Wie dem auch sei – auch für rational denkende Menschen stellen diese Tage eine Art Übergangszeit dar. Auch ohne in Aberglauben zu verfallen, kann man diese Zeit als eine Art Zwischenzeit betrachten, eine Zeit, in der die Zeit etwas anders läuft als sonst.

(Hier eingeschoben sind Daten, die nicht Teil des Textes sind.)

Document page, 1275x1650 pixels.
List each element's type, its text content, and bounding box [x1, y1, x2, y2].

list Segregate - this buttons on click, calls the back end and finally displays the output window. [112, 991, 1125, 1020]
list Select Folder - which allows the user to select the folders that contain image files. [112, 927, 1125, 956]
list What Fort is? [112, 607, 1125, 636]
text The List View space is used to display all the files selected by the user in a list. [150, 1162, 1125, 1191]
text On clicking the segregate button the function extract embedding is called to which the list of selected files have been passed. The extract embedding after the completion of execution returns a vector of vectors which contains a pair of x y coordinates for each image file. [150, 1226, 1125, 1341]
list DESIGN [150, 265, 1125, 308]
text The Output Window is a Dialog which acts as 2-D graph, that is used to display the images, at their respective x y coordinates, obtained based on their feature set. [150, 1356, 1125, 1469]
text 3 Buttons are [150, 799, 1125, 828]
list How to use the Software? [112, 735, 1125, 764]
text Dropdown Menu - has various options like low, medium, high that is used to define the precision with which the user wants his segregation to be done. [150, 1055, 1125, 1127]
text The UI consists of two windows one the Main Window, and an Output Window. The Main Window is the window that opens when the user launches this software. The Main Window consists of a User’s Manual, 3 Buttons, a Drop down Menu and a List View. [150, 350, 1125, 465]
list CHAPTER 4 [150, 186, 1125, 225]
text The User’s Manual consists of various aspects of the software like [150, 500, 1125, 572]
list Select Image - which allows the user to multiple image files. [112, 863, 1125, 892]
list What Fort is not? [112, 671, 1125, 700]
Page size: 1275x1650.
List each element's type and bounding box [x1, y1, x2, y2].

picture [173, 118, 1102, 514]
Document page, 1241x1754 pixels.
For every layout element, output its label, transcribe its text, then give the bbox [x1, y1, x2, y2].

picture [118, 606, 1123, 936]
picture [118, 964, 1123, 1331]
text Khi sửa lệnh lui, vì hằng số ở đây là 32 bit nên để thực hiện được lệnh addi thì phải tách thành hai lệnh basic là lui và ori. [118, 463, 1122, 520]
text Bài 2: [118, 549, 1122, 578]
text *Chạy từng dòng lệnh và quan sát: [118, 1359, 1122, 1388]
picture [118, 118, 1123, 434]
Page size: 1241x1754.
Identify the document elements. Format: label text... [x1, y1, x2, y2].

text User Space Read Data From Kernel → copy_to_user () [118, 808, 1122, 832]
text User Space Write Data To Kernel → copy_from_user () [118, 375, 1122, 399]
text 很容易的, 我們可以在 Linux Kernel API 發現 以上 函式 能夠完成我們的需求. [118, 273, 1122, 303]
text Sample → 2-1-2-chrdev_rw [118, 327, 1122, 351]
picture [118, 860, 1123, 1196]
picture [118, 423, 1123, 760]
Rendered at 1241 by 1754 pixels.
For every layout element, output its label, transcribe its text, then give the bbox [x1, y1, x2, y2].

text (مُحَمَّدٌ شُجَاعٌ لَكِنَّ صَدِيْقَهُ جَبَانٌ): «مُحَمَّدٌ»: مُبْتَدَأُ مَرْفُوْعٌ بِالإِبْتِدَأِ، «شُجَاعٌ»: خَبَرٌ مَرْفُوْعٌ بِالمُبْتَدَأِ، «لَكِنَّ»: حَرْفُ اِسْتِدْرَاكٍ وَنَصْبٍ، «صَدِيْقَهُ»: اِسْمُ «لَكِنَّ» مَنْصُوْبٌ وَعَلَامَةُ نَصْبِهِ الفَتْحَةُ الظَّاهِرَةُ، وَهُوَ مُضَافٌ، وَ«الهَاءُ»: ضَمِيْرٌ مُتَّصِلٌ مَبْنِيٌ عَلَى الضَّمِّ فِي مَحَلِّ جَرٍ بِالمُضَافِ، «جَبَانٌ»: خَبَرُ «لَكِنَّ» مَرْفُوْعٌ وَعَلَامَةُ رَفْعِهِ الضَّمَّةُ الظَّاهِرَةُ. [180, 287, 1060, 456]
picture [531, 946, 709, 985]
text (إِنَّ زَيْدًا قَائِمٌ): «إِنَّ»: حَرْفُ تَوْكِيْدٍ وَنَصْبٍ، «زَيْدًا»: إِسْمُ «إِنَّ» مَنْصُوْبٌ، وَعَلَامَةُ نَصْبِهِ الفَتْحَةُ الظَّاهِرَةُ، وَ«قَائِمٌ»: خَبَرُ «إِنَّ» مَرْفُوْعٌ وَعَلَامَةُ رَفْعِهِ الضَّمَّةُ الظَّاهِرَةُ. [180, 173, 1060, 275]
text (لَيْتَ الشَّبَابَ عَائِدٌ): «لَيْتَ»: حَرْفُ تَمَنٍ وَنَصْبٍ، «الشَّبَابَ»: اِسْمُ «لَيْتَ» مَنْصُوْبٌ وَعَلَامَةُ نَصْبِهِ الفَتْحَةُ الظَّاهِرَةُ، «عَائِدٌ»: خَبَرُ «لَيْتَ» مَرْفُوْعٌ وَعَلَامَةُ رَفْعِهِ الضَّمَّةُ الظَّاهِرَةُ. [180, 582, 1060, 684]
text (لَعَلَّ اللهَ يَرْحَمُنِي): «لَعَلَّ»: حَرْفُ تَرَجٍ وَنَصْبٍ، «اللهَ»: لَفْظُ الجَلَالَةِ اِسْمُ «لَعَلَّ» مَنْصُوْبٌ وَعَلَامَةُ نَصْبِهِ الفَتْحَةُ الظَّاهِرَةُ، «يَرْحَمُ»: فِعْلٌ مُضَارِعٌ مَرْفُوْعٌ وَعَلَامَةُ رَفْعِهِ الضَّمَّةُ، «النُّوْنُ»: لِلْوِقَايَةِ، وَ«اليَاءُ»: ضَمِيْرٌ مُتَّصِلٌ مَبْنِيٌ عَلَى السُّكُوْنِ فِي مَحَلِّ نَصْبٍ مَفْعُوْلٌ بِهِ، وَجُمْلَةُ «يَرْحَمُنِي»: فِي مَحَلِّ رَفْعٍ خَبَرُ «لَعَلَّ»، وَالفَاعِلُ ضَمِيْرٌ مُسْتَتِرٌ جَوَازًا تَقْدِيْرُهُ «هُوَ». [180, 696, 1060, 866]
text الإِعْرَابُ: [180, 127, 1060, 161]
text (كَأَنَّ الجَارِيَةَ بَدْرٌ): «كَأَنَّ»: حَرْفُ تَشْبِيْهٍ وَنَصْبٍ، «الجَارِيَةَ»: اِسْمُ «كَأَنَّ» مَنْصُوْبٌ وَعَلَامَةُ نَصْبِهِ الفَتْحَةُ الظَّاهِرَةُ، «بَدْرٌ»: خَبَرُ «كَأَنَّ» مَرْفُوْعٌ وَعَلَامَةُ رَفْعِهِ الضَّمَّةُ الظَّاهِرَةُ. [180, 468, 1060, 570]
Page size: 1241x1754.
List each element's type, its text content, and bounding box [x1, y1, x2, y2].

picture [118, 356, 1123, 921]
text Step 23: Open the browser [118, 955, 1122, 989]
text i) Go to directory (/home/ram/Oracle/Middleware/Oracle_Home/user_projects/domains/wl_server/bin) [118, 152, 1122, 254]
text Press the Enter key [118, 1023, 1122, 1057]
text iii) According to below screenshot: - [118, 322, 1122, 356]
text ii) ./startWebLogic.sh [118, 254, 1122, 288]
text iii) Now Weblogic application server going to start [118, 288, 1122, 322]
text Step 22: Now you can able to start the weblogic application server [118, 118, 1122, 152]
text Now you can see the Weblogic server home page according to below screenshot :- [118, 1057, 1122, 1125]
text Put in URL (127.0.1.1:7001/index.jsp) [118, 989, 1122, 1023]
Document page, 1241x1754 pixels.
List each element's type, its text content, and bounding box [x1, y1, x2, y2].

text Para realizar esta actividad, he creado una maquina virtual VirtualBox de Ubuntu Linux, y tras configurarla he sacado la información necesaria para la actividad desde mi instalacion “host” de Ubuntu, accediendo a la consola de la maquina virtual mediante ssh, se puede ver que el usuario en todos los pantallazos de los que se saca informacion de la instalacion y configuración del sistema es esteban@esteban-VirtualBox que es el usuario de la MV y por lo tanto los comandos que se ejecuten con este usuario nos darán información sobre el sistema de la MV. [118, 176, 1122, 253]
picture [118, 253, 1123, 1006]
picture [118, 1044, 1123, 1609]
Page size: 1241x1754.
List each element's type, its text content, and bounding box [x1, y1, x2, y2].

Die Weihnachtsfeiertage sind vorbei, die Verwandten abgereist, die letzten Besuche sind gemacht worden. An den Feiertagen kommen oftmals Familienangehörige zusammen, die sich sonst fast das ganze Jahr über nicht sehen. Es können Gemeinsamkeiten, aber auch Differenzen zutage treten. Aber auch wenn alles gut ist, können die Weihnachtstage auch eine emotionale Belastung sein. Weihnachten ist ein sehr gefühlsbetontes Fest, im Guten wie im Schlechten. Die Emotionen des Festes mit all seiner Symbolik, das Schenken und beschenkt werden, die Familienzusammenkünfte und oftmals auch die Erinnerungen, die mit diesem Fest verbunden sind, sind für viele Menschen auch emotional anstrengend oder können gar aufwühlend sein.

Wenn das alles vorbei ist, hat man meist ein Bedürfnis nach Ruhe. Mit Silvester und Neujahr stehen weitere Feierlichkeiten an. Bis Anfang Januar wieder der Alltag losgeht, sind noch ein paar Tage Zeit. Die Zeit zwischen den Jahren eben.

Viele Menschen nutzen diese Tage als eine Art innere Reinigungszeit. Es ist eine Zeit zum Innehalten. Man wird nachdenklich, zieht Bilanz über das vergehende Jahr und hält Ausblick auf das kommende. Viele Menschen achten in dieser Zeit auch besonders auf ihre Träume. Das muss nicht Aberglaube oder Esoterik bedeuten. Träume als Sprache der Seele sind ein guter Indikator dafür, was den Menschen im Innersten beschäftigt. Indem sie unser inneres, unterbewusstes Wissen anzapfen, sind sie ein Mittel der Verarbeitung von Erlebnissen und können uns auch etwas darüber sagen, was wir für die Zukunft unbewusst wünschen, hoffen oder befürchten.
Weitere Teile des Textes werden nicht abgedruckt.